EPSA has been joined in the Illinois litigation by PJM’s Independent Market Monitor, who has called ZECs a “contagion” that undermines the markets.
Shelk said that at current PJM prices of about $30/MWh, the Illinois ZECs are worth about $11.50/MWh.
“Those of us that are competing against each other, one set of competitors gets $30, and somebody else gets almost a 50% premium to the market,” he said. “And it’s unrelated to carbon. If we take steps to switch … from coal to gas or within gas to more efficient gas turbines — which are coming on the market very rapidly — we get zero for that attribute. And as you all know, a ton [of emissions] avoided is a ton avoided. So nuclear and only nuclear power, and only certain plants in PJM and New York, would get that additional price.”
Next Generation
Armond Cohen, executive director of the Clean Air Task Force, began his career as a lawyer fighting nuclear power, but he has now come to see the environmental value of nuclear power in improving air quality in New England.
“As you can see in the march towards a zero-carbon grid, nuclear contributes something … quite significant when compared to some of the other options,” Cohen said.
All the renewable energy being developed “adds up, but the point is, in scale, it’s still a little bit less than the existing nuclear,” he said. “And I’m not arguing this as an either/or; quite the contrary. I’m arguing that we should maintain the nuclear base and build on top of it. Over the longer term, the management of a very high weather-dependent system becomes complicated.”

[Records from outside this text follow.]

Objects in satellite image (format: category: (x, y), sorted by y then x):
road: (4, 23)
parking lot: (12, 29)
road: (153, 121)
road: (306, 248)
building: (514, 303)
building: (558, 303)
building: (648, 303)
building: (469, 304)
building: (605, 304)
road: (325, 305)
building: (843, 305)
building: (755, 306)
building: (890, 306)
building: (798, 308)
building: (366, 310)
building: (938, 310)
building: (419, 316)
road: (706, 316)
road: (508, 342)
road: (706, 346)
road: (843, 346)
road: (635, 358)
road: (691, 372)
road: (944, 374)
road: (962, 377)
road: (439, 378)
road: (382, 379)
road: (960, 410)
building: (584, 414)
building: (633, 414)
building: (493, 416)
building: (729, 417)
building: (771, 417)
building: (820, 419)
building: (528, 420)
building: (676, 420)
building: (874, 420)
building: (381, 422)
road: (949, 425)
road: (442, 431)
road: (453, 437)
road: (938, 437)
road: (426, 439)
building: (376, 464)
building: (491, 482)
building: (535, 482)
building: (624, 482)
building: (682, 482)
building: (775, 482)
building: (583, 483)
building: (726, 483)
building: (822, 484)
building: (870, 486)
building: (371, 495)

Cohen said he has hopes for next-generation nuclear power technology, which promises to reduce costs by using coolants that remain stable at higher temperatures. He estimated costs can be achieved at about $40 to $60/MWh for the new designs.
“Those [new coolants] are things like molten salts to sodium helium and can operate at atmospheric pressure,” he said. “That reduces the need for pressurized containment, and that’s about two-thirds of the plant’s steel and concrete at Seabrook and Millstone. If you don’t have to keep water under very high pressure and containment, you vastly reduce the size and complexity of construction. That allows you to go to a factory production model with faster and more predictable completion times.”

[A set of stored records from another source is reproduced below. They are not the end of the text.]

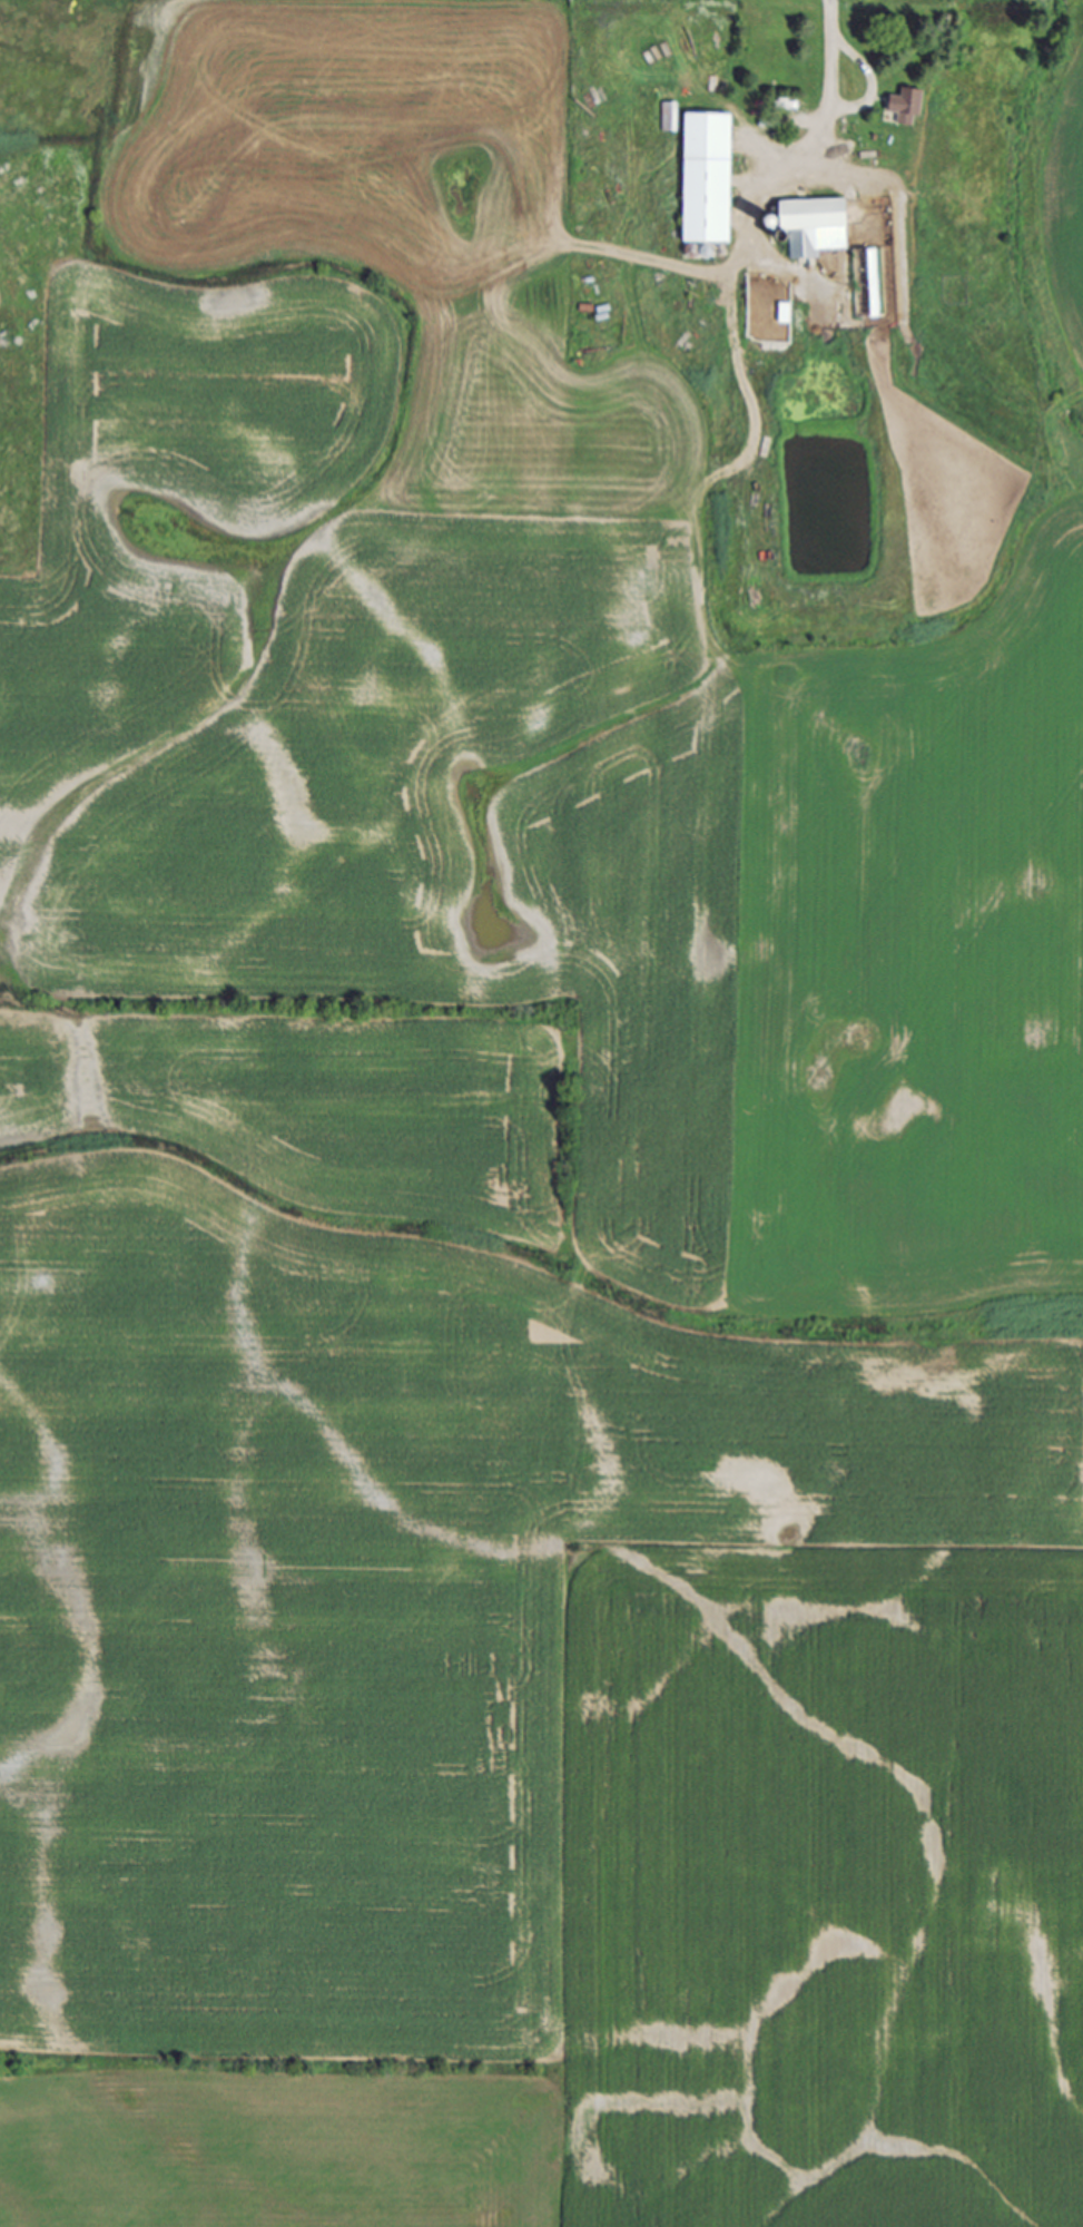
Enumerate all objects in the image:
road: (829, 78)
road: (869, 80)
building: (906, 109)
building: (709, 179)
building: (814, 225)
building: (865, 285)
building: (755, 586)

Several developers in the U.S. have designs of next-generation nuclear power plants “at the paper stage” and foresee operational plants by 2030, Cohen said. He lamented that the U.S. has fallen behind China, which hopes to bring its first such plant online next year.
Restructuring Legalities
Ari Peskoe, senior fellow in electricity law at Harvard Law School, outlined the issues that contributed to the nuclear industry’s problems and the legal hurdles ZECs may have to clear.
“Restructuring removed generation from the rate base and severed the state’s planning authority, its environmental regulatory authority, from how the plant was actually going to earn its money,” Peskoe said. “That’s critical, because if at the end of the day the plant can’t earn its money, it’s not going to get built.”
Peskoe summarized three legal claims about ZECs at issue in federal court: That the states are regulating wholesale rates and thus intruding on FERC’s exclusive jurisdiction (field pre-emption); that they “stand as an obstacle” to FERC’s regulation of just and reasonable rates (conflict pre-emption); and that they favor in-state businesses in violation of the Constitution’s dormant Commerce Clause.
Rulings on the ZECs, Peskoe said, could have broader implications. “If ZECs are pre-empted, are [renewable portfolio standards] or the Regional Greenhouse Gas Initiative next?” And if a nuclear PPA is rejected, he asked, will Massachusetts’ procurements for hydro and offshore wind be at risk?